The task = Reproduce, without any change, everything in the material below from the line containing "order: Malpighiales" down through its final line, both ends included.

* BEGIN Given data *

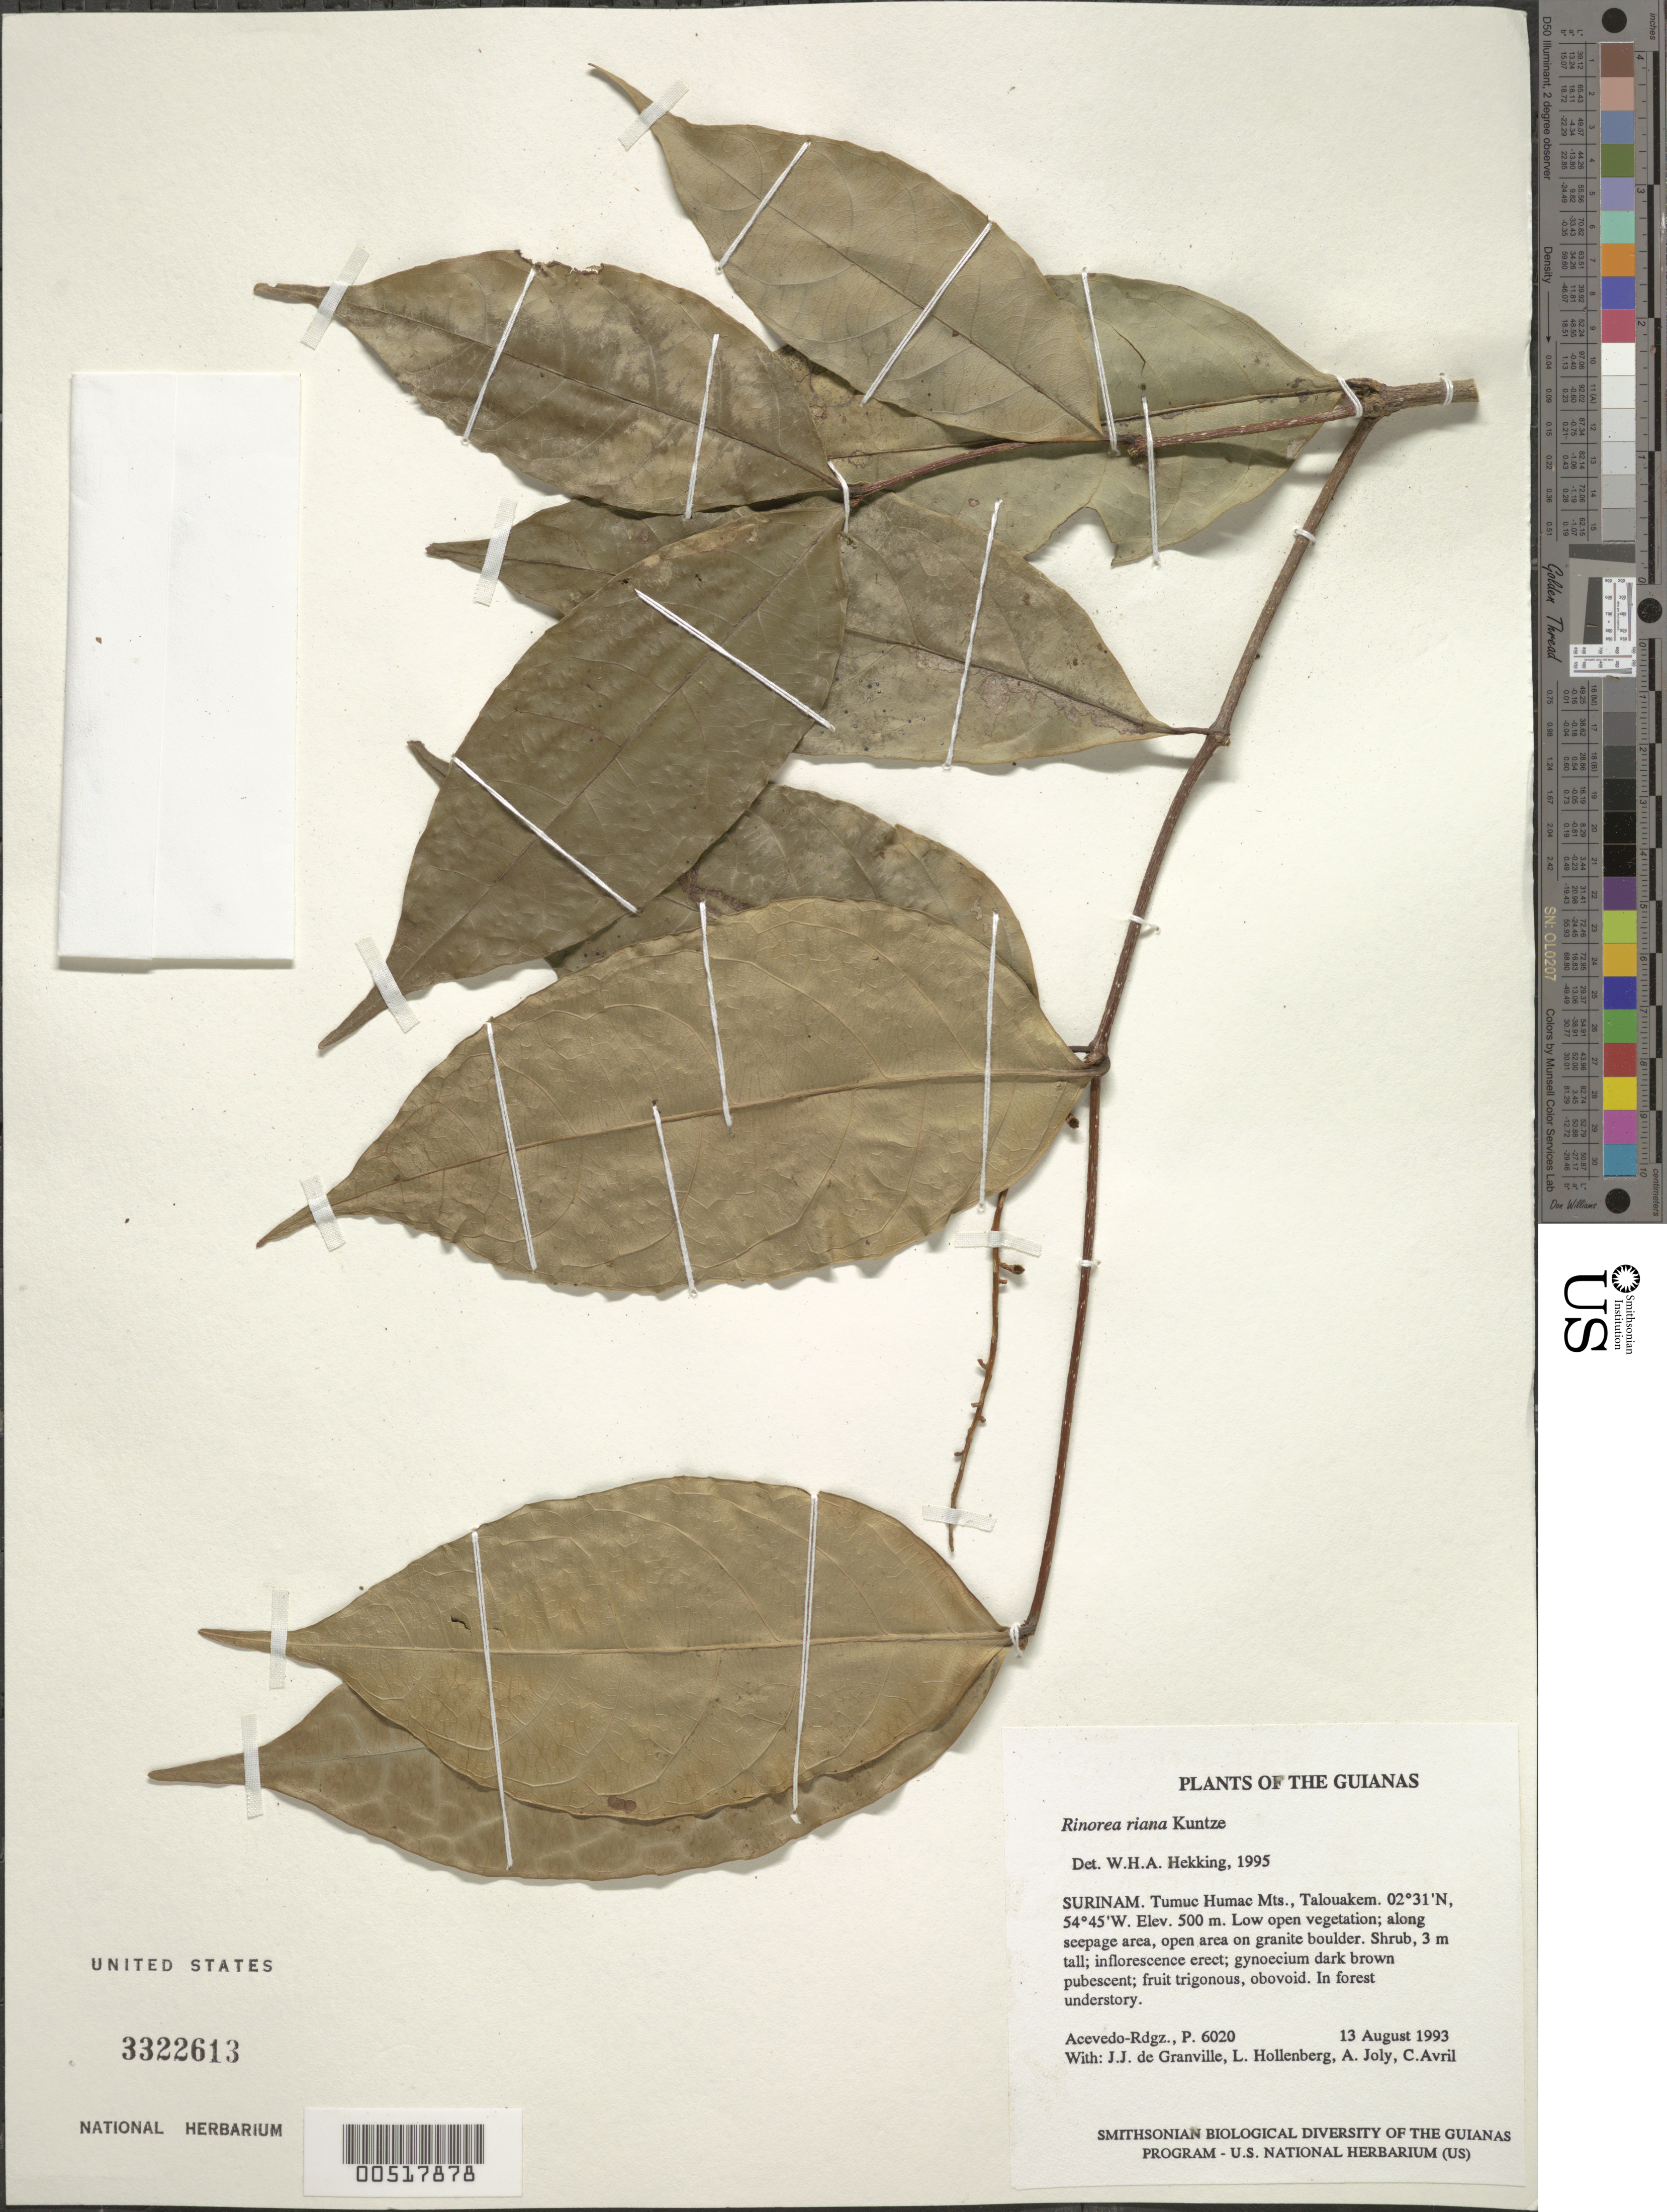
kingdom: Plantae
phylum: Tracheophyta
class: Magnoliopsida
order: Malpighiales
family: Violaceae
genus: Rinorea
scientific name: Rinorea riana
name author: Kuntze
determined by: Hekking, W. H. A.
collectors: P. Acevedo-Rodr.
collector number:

* END Given data *

Complete response =
order: Malpighiales
family: Violaceae
genus: Rinorea
scientific name: Rinorea riana
name author: Kuntze
determined by: Hekking, W. H. A.
collectors: P. Acevedo-Rodr.
collector number:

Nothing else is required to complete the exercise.